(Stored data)
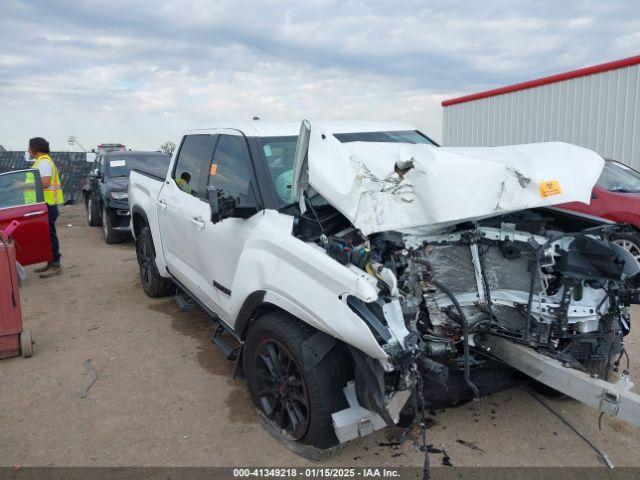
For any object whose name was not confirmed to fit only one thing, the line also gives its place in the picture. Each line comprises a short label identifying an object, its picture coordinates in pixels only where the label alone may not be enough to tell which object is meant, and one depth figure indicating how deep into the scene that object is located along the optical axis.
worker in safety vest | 7.86
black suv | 9.69
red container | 4.60
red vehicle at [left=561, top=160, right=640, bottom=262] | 7.18
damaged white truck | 2.65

* Work required
What you return should match the entries word for word, pictures aside.

* Answer section
For any object whose name was not confirmed to fit only one thing, the line also gives its place in the picture. Each line comprises a short label identifying an object, its picture coordinates in pixels only where the label alone may not be enough to tell which object is meant, and one depth figure indicating how deep into the scene that object is located along the optical axis.
worker in safety vest | 7.86
black suv | 9.69
red container | 4.60
red vehicle at [left=561, top=160, right=640, bottom=262] | 7.18
damaged white truck | 2.65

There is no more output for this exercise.